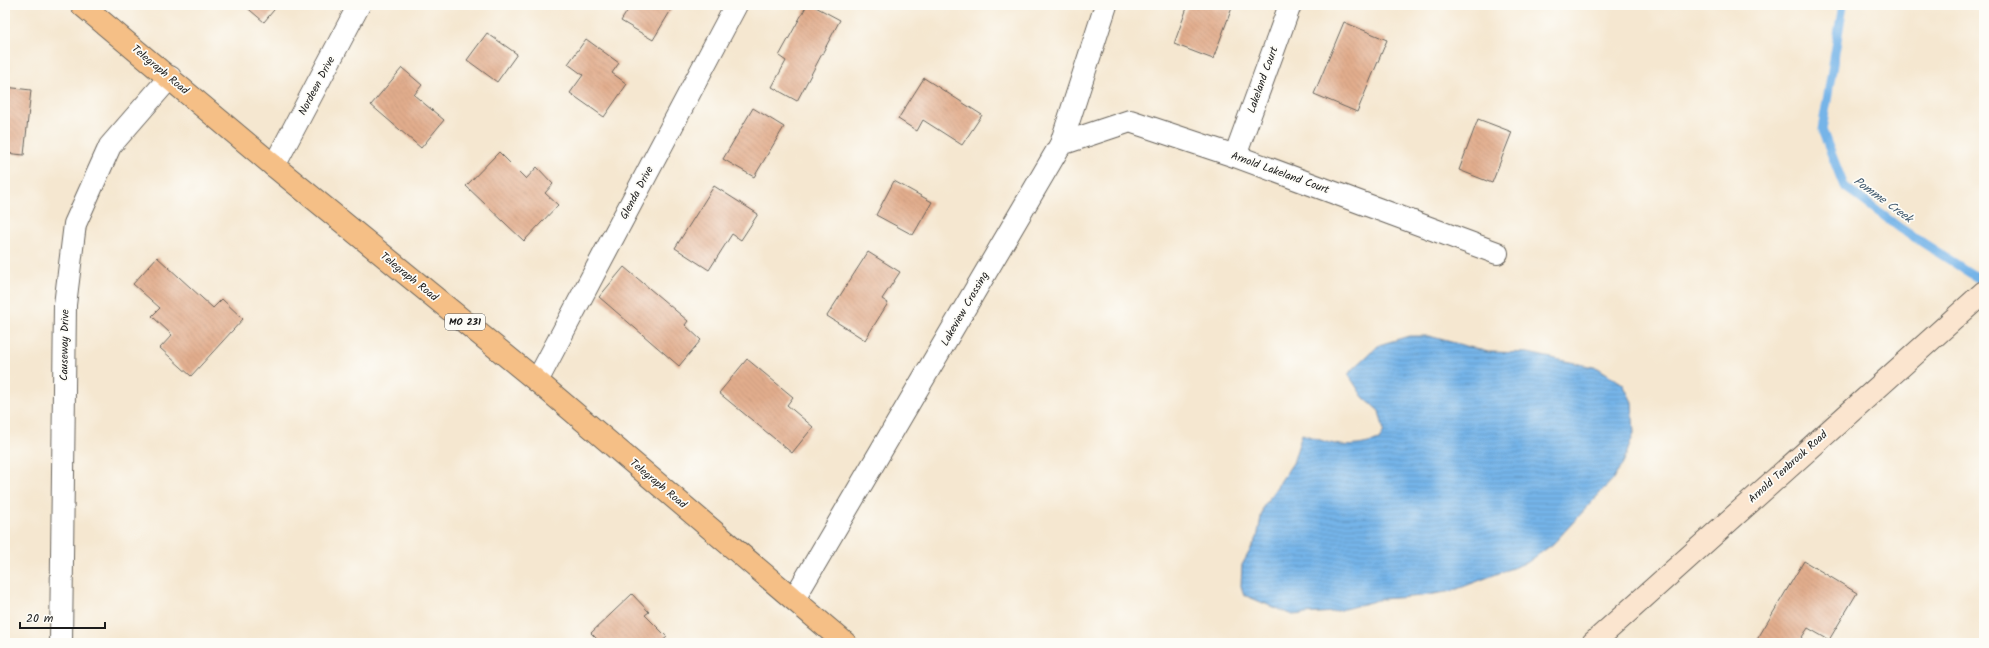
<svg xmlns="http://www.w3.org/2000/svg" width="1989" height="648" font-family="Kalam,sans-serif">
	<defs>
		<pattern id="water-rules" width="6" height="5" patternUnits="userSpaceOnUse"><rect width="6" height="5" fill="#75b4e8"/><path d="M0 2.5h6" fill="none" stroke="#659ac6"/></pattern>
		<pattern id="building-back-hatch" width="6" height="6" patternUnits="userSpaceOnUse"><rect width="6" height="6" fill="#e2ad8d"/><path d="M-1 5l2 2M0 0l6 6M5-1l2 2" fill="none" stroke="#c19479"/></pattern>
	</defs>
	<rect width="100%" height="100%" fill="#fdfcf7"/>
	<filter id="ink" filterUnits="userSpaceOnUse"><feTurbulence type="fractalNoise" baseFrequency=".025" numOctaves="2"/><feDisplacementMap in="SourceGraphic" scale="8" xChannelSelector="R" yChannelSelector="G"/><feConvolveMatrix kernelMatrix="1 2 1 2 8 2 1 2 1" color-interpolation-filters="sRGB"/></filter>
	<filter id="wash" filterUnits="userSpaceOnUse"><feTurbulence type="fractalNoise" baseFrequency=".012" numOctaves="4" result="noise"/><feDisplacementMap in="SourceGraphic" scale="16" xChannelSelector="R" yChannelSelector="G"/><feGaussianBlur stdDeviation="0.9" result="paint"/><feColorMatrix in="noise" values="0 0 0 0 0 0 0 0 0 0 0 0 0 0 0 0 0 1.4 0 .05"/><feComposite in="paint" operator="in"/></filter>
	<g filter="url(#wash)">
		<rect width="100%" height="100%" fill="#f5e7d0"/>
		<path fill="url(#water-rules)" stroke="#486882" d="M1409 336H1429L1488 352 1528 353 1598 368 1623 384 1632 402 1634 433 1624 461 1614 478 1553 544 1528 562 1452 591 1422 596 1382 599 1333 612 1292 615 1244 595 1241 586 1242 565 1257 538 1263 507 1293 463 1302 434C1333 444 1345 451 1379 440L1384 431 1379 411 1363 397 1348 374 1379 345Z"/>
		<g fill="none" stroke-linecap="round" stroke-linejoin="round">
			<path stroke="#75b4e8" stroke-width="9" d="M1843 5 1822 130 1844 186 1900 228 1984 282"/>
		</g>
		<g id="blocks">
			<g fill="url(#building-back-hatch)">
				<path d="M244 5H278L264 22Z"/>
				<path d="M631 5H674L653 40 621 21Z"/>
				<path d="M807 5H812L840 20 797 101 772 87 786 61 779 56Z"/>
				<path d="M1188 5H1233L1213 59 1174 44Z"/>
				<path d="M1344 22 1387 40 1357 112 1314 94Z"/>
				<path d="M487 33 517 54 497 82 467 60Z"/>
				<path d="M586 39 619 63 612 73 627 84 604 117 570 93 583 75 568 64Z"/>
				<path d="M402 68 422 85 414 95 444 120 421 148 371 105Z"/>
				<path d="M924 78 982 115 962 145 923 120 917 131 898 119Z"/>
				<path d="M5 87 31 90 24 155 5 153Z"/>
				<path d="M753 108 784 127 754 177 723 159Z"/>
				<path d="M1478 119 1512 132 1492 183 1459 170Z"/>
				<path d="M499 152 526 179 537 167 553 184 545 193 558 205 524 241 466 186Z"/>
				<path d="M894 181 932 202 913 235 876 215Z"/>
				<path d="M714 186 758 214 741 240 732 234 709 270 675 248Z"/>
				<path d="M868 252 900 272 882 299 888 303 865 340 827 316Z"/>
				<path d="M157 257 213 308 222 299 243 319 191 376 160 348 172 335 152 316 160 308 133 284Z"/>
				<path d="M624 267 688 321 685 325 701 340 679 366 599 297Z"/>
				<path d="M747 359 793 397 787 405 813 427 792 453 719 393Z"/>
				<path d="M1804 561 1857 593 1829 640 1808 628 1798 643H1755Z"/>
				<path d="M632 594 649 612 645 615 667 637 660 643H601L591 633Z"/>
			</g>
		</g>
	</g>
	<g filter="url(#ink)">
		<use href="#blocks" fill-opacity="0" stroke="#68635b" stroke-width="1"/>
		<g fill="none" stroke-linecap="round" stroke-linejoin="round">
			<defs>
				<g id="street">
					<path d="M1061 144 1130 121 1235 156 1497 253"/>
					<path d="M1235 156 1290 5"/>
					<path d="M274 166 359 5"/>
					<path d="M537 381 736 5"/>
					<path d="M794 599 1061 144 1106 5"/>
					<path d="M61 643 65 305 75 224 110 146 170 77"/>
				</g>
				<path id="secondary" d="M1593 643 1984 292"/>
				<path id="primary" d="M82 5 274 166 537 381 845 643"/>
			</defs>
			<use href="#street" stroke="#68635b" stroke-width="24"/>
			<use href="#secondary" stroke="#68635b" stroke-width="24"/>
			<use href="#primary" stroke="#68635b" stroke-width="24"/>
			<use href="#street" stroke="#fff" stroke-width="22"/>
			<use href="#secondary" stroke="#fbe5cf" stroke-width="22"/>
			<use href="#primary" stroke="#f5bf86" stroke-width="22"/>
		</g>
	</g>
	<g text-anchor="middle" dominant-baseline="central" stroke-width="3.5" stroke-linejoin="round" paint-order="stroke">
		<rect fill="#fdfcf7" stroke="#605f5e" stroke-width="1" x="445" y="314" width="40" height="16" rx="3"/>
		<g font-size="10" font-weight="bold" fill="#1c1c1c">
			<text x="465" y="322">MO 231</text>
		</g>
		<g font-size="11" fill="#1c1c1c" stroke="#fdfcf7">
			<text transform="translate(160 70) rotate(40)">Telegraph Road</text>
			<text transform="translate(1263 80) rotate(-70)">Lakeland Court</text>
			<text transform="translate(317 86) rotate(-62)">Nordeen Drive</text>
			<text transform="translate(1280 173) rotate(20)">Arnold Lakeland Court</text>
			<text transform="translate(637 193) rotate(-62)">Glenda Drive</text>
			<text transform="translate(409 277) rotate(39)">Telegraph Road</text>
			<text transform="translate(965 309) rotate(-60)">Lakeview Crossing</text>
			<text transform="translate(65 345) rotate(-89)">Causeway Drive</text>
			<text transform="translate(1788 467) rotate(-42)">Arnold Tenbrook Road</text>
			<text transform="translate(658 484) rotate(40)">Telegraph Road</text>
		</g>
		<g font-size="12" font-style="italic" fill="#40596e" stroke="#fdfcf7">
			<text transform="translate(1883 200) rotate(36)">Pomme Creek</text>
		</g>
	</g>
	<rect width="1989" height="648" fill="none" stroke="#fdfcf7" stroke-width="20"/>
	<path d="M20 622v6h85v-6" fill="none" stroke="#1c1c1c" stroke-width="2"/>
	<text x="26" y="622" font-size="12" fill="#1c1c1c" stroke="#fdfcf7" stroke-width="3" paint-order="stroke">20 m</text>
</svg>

+ + +

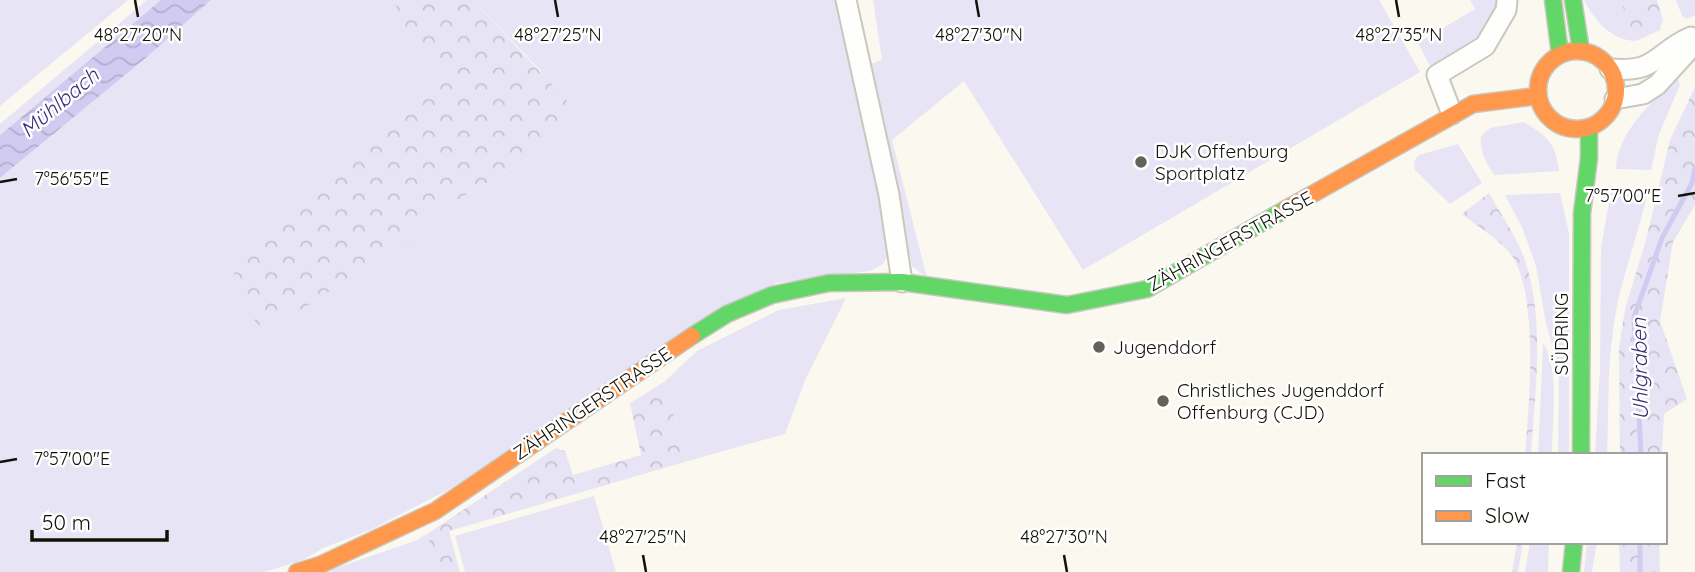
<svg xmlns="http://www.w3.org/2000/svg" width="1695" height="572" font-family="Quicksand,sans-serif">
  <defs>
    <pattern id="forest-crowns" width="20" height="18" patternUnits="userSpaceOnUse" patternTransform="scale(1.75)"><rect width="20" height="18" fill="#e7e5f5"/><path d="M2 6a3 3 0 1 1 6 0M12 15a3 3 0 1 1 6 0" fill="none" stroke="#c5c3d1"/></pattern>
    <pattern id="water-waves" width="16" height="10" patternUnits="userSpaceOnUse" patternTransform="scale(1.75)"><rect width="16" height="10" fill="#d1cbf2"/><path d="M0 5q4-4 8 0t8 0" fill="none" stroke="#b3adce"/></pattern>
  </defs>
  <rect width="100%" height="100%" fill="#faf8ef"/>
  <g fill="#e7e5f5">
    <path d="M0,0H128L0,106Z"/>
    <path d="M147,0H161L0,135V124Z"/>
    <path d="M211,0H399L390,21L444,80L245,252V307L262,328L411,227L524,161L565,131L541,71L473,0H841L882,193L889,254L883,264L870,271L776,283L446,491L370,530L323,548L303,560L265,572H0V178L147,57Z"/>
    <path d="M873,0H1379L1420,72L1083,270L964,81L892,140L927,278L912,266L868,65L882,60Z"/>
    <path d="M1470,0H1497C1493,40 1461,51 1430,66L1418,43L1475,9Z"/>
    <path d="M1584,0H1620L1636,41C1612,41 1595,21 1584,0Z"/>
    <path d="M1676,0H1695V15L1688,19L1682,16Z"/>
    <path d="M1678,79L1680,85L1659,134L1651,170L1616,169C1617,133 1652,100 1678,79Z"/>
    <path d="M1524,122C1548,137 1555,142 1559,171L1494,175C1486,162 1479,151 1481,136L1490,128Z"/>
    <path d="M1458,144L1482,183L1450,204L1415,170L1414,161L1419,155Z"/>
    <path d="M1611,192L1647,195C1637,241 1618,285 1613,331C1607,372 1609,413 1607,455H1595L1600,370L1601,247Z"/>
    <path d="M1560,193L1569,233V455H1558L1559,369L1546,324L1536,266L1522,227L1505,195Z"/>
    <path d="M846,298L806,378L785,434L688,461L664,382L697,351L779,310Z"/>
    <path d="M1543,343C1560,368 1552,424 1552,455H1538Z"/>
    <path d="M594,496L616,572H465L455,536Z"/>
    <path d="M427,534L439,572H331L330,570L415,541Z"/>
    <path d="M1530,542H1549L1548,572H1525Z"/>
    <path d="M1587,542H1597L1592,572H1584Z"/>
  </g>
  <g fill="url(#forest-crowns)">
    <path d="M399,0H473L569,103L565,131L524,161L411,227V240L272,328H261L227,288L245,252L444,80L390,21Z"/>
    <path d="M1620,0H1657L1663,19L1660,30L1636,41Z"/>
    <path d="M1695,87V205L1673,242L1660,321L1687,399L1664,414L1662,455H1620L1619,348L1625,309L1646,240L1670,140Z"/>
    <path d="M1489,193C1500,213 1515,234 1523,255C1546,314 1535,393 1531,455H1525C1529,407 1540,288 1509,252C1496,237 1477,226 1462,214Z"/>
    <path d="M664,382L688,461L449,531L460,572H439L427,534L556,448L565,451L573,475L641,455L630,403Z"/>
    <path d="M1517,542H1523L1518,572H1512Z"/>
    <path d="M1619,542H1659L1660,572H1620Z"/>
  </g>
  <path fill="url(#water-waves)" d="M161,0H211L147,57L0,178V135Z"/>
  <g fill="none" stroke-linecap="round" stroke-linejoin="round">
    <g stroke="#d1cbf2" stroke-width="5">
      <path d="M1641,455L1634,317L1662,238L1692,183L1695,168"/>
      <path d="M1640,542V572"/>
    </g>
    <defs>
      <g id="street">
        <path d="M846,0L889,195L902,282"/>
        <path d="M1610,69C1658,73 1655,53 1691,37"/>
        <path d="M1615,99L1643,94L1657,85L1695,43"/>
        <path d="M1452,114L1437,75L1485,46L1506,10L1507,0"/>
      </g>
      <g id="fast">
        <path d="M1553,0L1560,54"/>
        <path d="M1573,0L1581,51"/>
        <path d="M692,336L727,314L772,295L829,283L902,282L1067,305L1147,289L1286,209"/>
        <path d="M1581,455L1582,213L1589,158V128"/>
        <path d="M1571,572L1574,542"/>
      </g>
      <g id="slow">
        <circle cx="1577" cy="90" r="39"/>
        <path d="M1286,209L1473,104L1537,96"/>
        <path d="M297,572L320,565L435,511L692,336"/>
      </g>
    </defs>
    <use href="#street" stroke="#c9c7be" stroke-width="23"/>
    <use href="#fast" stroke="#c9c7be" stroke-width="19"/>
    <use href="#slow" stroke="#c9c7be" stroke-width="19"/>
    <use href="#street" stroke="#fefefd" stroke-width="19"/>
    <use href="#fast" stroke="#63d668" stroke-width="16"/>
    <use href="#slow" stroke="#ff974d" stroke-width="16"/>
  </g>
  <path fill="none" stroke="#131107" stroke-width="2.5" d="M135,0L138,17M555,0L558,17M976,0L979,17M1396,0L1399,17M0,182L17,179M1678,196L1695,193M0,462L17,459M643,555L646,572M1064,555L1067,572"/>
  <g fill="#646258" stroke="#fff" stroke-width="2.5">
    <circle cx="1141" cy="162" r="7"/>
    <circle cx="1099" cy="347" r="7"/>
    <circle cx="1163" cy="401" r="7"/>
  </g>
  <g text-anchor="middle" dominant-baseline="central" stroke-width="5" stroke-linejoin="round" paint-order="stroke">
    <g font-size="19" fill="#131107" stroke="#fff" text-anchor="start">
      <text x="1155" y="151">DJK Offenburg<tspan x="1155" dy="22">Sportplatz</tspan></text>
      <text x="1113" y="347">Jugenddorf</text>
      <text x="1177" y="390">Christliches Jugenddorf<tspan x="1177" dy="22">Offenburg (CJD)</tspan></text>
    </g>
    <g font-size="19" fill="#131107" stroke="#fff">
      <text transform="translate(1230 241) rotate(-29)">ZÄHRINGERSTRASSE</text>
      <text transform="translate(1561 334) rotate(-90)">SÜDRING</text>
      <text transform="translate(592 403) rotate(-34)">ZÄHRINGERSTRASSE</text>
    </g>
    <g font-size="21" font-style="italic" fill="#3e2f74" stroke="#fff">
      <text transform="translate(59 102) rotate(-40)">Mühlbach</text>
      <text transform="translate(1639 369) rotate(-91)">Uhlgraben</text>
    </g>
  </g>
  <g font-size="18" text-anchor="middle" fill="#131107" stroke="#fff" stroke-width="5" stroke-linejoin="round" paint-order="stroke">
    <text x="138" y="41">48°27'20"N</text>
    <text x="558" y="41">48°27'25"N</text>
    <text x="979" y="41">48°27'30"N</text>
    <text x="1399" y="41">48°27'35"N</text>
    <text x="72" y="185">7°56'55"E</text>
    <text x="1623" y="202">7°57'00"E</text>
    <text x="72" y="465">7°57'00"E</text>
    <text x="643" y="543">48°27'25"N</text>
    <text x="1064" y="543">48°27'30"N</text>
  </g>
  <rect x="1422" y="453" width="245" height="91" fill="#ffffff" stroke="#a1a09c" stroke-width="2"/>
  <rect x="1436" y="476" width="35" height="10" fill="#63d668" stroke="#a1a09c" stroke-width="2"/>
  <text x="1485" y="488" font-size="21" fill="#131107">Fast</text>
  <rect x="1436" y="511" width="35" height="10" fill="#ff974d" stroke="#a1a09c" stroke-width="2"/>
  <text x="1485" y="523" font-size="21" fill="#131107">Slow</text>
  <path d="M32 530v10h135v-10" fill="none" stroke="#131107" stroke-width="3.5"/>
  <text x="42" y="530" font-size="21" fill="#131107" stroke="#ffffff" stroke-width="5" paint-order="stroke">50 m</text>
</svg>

+ + +

### What the task requires:
Return, from the data above, each line in which the string "xChannelSelector" appears.

### Result:
	<filter id="ink" filterUnits="userSpaceOnUse"><feTurbulence type="fractalNoise" baseFrequency=".025" numOctaves="2"/><feDisplacementMap in="SourceGraphic" scale="8" xChannelSelector="R" yChannelSelector="G"/><feConvolveMatrix kernelMatrix="1 2 1 2 8 2 1 2 1" color-interpolation-filters="sRGB"/></filter>
	<filter id="wash" filterUnits="userSpaceOnUse"><feTurbulence type="fractalNoise" baseFrequency=".012" numOctaves="4" result="noise"/><feDisplacementMap in="SourceGraphic" scale="16" xChannelSelector="R" yChannelSelector="G"/><feGaussianBlur stdDeviation="0.9" result="paint"/><feColorMatrix in="noise" values="0 0 0 0 0 0 0 0 0 0 0 0 0 0 0 0 0 1.4 0 .05"/><feComposite in="paint" operator="in"/></filter>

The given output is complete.